§ Description of the task: Give the number of lines in the records below that hold "environment"; nothing else is needed.
━━━ Working data ━━━
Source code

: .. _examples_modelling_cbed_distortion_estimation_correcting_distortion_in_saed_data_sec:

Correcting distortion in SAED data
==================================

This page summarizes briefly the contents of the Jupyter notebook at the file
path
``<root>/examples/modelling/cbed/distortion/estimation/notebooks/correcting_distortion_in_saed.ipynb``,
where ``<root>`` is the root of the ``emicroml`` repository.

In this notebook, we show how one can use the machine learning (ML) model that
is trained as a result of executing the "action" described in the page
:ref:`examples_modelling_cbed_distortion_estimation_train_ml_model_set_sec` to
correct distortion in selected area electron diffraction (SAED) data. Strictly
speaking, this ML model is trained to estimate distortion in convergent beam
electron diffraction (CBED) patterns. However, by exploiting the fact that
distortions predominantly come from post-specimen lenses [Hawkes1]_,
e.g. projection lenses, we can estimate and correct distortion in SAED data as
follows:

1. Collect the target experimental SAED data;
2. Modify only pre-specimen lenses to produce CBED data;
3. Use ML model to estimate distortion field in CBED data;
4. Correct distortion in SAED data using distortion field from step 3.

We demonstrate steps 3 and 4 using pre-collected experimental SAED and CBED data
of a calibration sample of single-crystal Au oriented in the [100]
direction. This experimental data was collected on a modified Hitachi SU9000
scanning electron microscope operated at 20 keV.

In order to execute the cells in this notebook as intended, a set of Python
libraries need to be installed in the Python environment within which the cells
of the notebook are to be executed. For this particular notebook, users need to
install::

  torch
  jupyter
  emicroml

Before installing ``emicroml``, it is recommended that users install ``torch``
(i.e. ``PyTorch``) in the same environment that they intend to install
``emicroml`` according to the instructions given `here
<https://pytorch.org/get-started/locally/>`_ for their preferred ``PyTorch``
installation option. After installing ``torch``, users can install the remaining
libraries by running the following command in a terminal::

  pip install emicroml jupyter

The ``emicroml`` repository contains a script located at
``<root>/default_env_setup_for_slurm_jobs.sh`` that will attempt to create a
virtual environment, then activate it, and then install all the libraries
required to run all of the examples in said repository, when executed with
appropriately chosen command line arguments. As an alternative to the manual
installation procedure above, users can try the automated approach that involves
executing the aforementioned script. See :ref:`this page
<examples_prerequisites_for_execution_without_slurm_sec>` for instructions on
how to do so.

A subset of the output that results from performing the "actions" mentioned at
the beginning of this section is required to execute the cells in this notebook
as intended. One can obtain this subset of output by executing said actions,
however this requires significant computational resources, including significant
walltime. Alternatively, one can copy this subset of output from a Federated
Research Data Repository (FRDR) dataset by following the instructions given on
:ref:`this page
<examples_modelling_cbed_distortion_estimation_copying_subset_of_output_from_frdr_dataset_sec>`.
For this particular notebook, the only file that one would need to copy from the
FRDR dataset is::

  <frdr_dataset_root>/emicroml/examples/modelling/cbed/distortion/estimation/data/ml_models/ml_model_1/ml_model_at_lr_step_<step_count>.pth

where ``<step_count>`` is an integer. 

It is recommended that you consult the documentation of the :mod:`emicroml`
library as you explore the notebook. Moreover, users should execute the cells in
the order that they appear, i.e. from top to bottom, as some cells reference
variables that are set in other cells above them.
━━━
§ Exercise result: 3